I honestly don't understand what you're trying to say here, assuming it's not tongue-in-cheek. Your way of dealing with with the opposite sex in a professional setting is to:

1. Affirm an absence of a professional relationship 2. Presume sexual attraction, because that's just "realistic" 3. Implicitly suggest that working together is some sort of unbalanced arrangement, rather than just cooperation 4. Justify this all by the need to "grow a pair" (a great cross-gender term, btw)

Honestly, if I was one of a few men in an office and had to work with a bunch of women who operated under these assumptions, I might go tweeting about it.

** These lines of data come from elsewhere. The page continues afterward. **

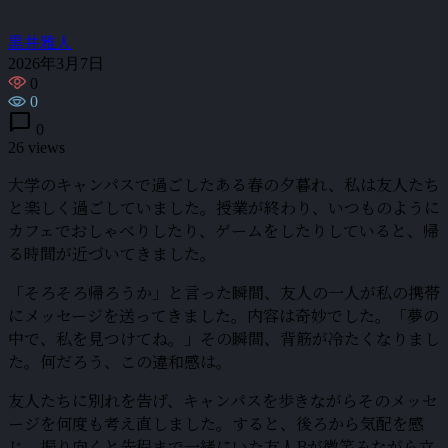
黒井雅人
2026年3月7日
0
0
chat_bubble
0
26 views
大学のキャンパスで過ごしたある春の夕暮れ、私は友人たち
と楽しく過ごしていました。授業が終わり、いつものように
カフェでおしゃべりしたり、ゲームをしたりしていると、帰
る時間が近づいてきました。
「そろそろ帰ろうか」と言った瞬間、友人の一人が私の携帯
にメッセージを送ってきました。内容は奇妙でした。「夢の
中で、私を見つけてね。」その瞬間、背筋が冷たくなりまし
た。何だろう、この違和感は。
友人たちに別れを告げ、キャンパスを歩きながらそのメッセ
ージを何度も考え直しました。すると、後ろから気配を感
じ、振り向くと先程まで一緒にいた友人Bが微笑みながら立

If you want to argue that the "gray zone" doesn't exist, be my guest. You don't need to wildly misinterpret my proposed solution in order to suggest I'm a villain.

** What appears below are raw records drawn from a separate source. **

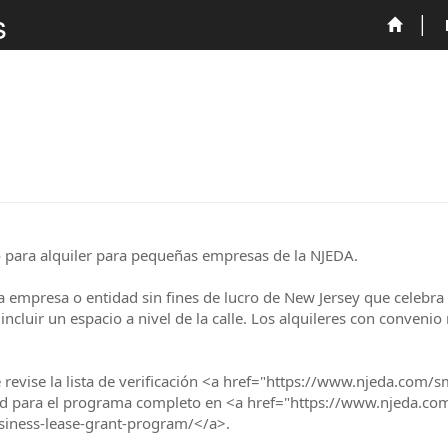
s
dio para alquiler para pequeñas empresas de la NJEDA.
a empresa o entidad sin fines de lucro de New Jersey que celebra 
ncluir un espacio a nivel de la calle. Los alquileres con conveni
 revise la lista de verificación <a href="https://www.njeda.com/sm
dad para el programa completo en <a href="https://www.njeda.co
siness-lease-grant-program/</a>.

Just in case you honestly misunderstood, let me spell things out.

1. This is what you do when you don't want to work with them and they don't want you grabbing their ass. Be honest about this and end the relationship if necessary.

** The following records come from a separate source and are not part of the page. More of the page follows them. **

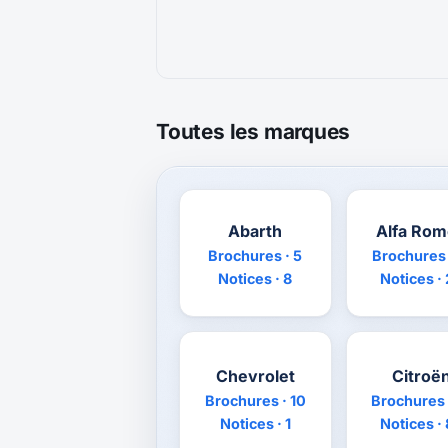
Toutes les marques
Abarth
Alfa Ro
Brochures · 5
Brochures 
Notices · 8
Notices ·
Chevrolet
Citroë
Brochures · 10
Brochures 
Notices · 1
Notices ·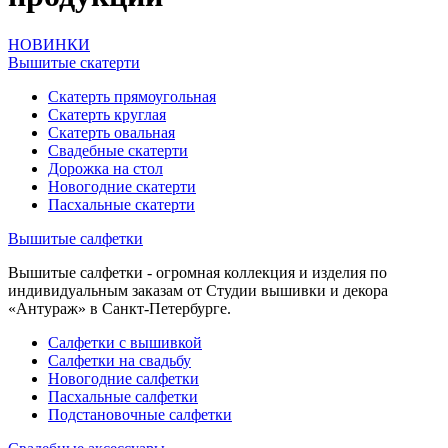
НОВИНКИ
Вышитые скатерти
Скатерть прямоугольная
Скатерть круглая
Скатерть овальная
Свадебные скатерти
Дорожка на стол
Новогодние скатерти
Пасхальные скатерти
Вышитые салфетки
Вышитые салфетки - огромная коллекция и изделия по
индивидуальным заказам от Студии вышивки и декора
«Антураж» в Санкт-Петербурге.
Салфетки с вышивкой
Салфетки на свадьбу
Новогодние салфетки
Пасхальные салфетки
Подстановочные салфетки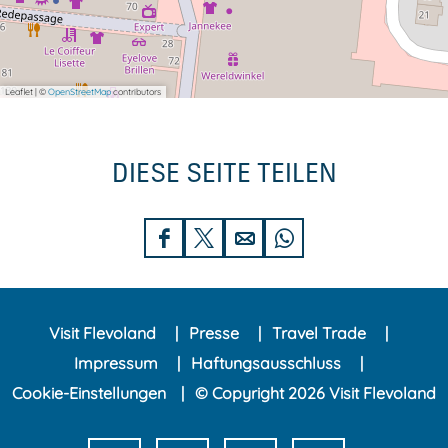
Leaflet
|
©
OpenStreetMap
contributors
DIESE SEITE TEILEN
D
D
D
D
i
i
i
i
e
e
e
e
Visit Flevoland
Presse
Travel Trade
s
s
s
s
Impressum
Haftungsausschluss
e
e
e
e
Cookie-Einstellungen
© Copyright 2026 Visit Flevoland
S
S
S
S
e
e
e
e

2. This is what you do when you both want to work together but also you both want to sex it up. Or you can pretend you don't and then let things get weird after a late night makeout session at the office.

3. Huh?

4. Not being a whiny bitch is what you do when someone doesn't want to go out with you, work with you, or whatever. For example the "other employee" who confessed "love" for Horvath needed to grow a pair (assuming the Techcrunch article is accurate). In situation (1), you probably both need to.

The fact is that sometimes in a professional setting, people move on to having nonprofessional relations. Sometimes desires are not aligned. When humans are involved, life gets complicated.